It seems to go against conventional wisdom, but NADBank results released this morning show that readership at major Canadian newspapers remains stable, with three quarters of Canadians reading at least one daily newspaper each week. Online numbers also remain stable, which is disappointing because they represent so little.
Both the Toronto Star and Globe and Mail cherry-picked results to declare victory. The Star has more print readers on a daily, Saturday and weekly basis, but the Globe has more online readers and a higher total readership of both online and print (the Globe also says it won “key” demographics and implies that its readers are smarter). Other newspapers trumpeted their gains, especially the Calgary Herald, whose readership jumped 7% over last year,
In Montreal, the Journal de Montréal is still the undisputed print leader, with 578,800 having read it “yesterday” and 1,129,600 in the last week, 40% more than second-place La Presse (even throwing in Cyberpresse readers, against the Journal’s lack of a website, the paper still comes up short). Note that this is all before the lockout.
For those who care about comparing competing papers, there’s not much new here. The market percentages are almost identical to last year. A slight uptick in online readers for Cyberpresse, but only from 9% to 11% of the market.
In terms of raw numbers:
- The Journal de Montréal lost about 3% of its weekday and Sunday readers.
- La Presse lost about 30,000 weekly print readers but gained about 26,000 weekly online readers.
- The Gazette (my paper) gained modestly in all categories, but online growth is robust, rising 11% since it relaunched its website last fall. In the Greater Montreal Area, it rose 31%. (Still, most of the website’s traffic comes from outside Quebec, an oddity among Canwest’s papers)

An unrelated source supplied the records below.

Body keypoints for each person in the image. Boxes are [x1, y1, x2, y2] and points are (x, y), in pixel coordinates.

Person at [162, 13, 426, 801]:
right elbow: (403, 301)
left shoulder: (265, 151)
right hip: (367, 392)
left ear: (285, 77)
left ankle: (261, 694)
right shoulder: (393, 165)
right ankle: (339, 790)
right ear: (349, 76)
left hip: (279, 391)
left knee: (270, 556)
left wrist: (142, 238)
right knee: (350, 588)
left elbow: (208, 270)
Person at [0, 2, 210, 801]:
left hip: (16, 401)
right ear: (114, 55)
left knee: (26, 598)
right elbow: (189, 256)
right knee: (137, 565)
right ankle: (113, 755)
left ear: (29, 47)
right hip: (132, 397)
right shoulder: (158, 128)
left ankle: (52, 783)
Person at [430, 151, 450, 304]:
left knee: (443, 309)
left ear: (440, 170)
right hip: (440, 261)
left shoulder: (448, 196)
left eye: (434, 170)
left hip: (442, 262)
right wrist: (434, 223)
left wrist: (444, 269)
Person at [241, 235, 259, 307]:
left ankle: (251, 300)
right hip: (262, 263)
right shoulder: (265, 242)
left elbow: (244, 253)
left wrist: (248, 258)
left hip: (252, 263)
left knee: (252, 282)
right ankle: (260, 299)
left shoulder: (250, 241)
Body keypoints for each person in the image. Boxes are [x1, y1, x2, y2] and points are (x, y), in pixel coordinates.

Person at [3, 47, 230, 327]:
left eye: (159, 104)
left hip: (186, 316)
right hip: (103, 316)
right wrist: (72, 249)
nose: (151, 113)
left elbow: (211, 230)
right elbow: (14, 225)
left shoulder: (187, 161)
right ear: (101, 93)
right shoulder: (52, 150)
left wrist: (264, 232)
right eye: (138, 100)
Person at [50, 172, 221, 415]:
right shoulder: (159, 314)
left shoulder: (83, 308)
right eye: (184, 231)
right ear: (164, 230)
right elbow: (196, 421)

- Metro lost almost 5% of its weekly readers, and though it gained almost 20% online, its web readership is still negligible.
- 24 Heures gained 2.4% in weekly readers (perhaps partially at Metro’s expense). Its online numbers are similarly negligible.
In general, 49% of Montrealers 18 and over read a newspaper on the average weekday, 74% read at least one a week, and 76% read a newspaper or go to a newspaper’s website in a week (which means a tiny number – 4% nationally – go to newspaper websites but don’t subscribe). Freebie newspaper readership is at 24% here, with 717,000 people having read either Metro or 24 Heures in the past five weekdays.
i sometimes wonder if i’m the only one receiving la presse gratuitement? do you have any stats on that?
I don’t have any statistics on how many people are receiving free newspapers, but lots of people do get La Presse, The Gazette and the Journal de Montréal for reduced prices. It’s in those papers’ interests to keep even those subscribers who don’t want to pay, because readership drives advertising revenue, and that’s more important for income than subscription revenue.